Histones and their measurement rna's rice embroys

Abstract

The ungerminated embryos contain all the information essential for the development of a whole organism. The process of germination represents a transition from a dormant to a metabolically active state. The nuclei isolated from ungerminated embryos were inactive in transcription, while the nuclei from embryos germinated for 12 and 24 hours showed vigorous synthesis of RNA. The analysis of RNA synthesized in 24-hour nuclei showed the synthesis of heterodisperse type of RNA. The synthesis of RNAs larger than 16S and smaller than 5S was unaffected in the presence of -amanitin, and therefore these may represent rRNAs and 4-5S tRNAs and their precursors, respectively. The synthesis of 7-16S RNA was abolished in the presence of -amanitin, indicating the messenger RNA (mRNA) nature of these RNAs.

Histones were extracted from the isolated nuclei, separated on acid-urea-acrylamide gels, and identified by their electrophoretic mobilities, differential incorporation of lysine and arginine, and the absence of incorporation of tryptophan. The syntheses of histones and DNA were parallel, with a maximum at 18 hours during the early phase of germination. The phosphorylation of histone H1 showed a significant increase during germination and seemed to be coordinated with DNA synthesis.

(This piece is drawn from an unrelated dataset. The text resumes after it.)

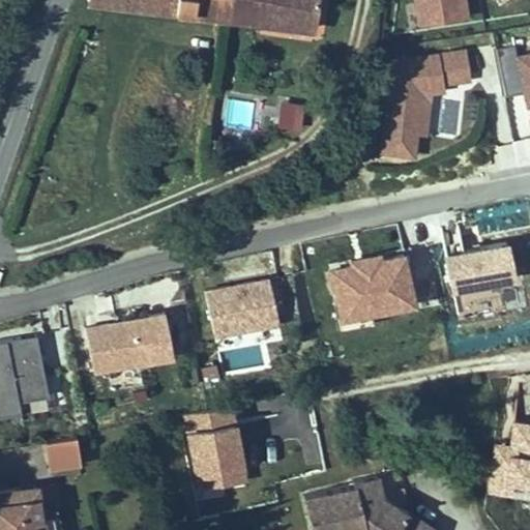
[(179,17),(181,0),(93,0),(92,4),(179,17)]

The ratio of histone/DNA in the nuclei from dry embryos was found to be 2.7 by weight, which decreased during the course of germination and reached near unity by 48 hours. However, the purified chromatin contained histone and DNA in equal amounts, suggesting that the excess histones found in the nuclei of dry embryos may exist in the nucleosol. The analysis of the basic proteins extracted from the nucleosol showed the presence of all the histones. When the fresh synthesis of basic proteins was inhibited by cycloheximide to the extent of 85%, the synthesis of DNA remained unaffected, which may indicate the utilization of the nucleosolic store of histones for complexing with newly synthesized DNA.

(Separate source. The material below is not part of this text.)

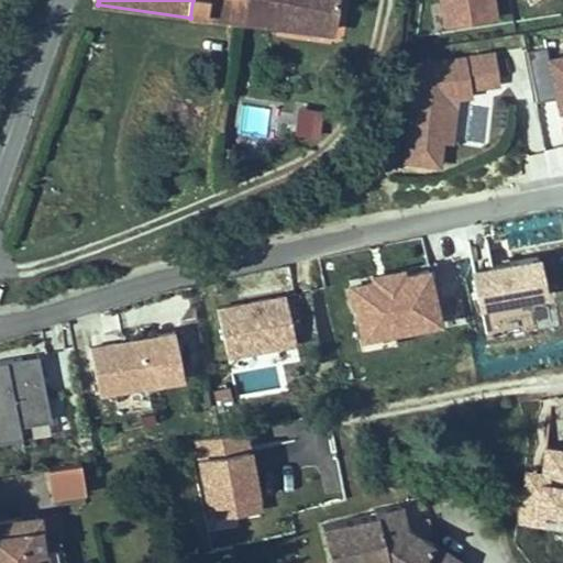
[(192,0),(190,18),(250,25),(254,0),(192,0)]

The cytoplasmic RNA from ungerminated embryos showed the incorporation of ³H-leucine into proteins in an in vitro translation system derived from rice embryos, while the nuclear RNA was inactive in protein synthesis. This indicated the presence of conserved mRNA in the dry embryos and its localization in the cytoplasm. The RNA from ungerminated embryos was fractionated into poly(A)+ and poly(A) fractions. Proteins synthesized by poly(A) RNA contained all the histones, which suggested the storage of histone mRNAs in dry embryos. The electrophoresis of poly(A) RNA from dry embryos on 6% polyacrylamide gels showed the presence of four discrete bands in the 9-12S region. The RNAs from individual bands were eluted out and translated in vitro. The mRNAs from bands I, II, III, and IV were found to code for histones H1, H2 & H2B, H3, and H4, respectively. The isolation and characterization of individual mRNAs for histones from rice embryos would be useful in studying the organization of histone genes in plants.